What you have to do:
Check every line below for the word "della" and give only the number of lines where it appears.

(Saved entries)
+++++

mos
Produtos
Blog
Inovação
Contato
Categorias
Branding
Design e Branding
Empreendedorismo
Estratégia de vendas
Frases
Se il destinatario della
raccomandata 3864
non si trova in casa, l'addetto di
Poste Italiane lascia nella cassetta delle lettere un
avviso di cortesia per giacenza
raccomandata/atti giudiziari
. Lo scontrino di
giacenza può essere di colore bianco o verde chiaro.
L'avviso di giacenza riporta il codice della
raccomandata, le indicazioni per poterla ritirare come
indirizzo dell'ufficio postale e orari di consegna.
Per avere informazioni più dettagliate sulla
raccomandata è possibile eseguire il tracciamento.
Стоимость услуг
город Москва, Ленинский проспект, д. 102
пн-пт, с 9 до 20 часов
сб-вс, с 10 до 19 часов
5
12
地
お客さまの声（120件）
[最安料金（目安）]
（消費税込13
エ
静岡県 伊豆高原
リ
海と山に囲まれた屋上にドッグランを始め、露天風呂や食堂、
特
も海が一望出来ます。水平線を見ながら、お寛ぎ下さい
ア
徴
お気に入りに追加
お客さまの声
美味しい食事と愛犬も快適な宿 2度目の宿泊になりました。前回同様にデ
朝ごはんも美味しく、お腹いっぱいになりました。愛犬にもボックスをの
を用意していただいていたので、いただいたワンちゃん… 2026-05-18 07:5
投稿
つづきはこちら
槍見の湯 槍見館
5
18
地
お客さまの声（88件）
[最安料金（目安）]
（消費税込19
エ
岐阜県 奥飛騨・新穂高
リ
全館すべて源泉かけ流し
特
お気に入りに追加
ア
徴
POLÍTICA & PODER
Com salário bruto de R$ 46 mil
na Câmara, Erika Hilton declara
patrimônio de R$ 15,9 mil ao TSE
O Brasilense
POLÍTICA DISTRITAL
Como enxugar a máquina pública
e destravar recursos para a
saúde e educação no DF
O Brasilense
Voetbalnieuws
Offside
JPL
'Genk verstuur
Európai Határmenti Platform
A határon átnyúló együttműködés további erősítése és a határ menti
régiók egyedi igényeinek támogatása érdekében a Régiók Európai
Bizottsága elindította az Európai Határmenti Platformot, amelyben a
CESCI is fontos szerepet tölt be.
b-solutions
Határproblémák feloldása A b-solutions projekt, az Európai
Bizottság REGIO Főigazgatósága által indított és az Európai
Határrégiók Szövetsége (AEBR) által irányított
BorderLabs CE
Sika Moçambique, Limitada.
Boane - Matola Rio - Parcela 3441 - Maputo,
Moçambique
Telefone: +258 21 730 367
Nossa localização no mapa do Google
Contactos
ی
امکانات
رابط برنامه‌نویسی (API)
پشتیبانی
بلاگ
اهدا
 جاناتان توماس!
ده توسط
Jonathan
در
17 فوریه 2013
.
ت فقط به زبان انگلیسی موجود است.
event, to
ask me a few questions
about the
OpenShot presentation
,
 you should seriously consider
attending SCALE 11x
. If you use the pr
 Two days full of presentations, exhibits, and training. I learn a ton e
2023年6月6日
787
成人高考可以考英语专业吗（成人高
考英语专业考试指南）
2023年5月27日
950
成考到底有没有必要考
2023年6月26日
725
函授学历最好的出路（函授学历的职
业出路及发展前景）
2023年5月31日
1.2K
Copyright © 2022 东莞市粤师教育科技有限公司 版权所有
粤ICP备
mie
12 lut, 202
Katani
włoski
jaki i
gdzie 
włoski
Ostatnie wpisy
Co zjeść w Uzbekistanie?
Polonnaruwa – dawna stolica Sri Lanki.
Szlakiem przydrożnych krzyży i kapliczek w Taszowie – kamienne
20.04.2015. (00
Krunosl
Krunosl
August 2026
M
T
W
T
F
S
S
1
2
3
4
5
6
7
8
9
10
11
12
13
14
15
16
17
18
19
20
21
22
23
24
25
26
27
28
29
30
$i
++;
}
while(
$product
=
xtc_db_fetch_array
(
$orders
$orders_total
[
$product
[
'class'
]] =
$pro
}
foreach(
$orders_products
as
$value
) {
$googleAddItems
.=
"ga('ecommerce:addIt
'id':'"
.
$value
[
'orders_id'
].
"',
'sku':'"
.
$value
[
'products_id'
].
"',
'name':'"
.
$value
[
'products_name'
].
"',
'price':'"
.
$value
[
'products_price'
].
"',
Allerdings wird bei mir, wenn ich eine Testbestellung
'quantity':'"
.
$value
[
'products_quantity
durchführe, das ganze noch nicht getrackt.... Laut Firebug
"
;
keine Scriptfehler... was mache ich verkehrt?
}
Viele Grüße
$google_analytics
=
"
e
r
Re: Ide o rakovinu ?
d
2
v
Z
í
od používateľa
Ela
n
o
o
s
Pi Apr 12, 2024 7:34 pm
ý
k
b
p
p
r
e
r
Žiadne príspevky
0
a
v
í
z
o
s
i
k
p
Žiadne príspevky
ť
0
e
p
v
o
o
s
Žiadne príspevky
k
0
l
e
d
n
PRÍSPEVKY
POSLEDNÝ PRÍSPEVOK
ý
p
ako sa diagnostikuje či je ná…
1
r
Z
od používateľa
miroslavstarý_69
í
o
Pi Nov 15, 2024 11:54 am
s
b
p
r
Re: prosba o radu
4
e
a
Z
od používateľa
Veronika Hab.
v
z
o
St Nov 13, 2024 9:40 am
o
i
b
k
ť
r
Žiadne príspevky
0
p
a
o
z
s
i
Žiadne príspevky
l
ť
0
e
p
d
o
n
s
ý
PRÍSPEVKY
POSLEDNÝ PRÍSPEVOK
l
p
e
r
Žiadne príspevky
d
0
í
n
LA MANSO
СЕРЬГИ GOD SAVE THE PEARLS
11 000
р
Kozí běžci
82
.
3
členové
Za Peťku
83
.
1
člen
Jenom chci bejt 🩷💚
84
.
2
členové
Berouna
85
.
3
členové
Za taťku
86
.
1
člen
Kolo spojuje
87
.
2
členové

+++++

Response:
2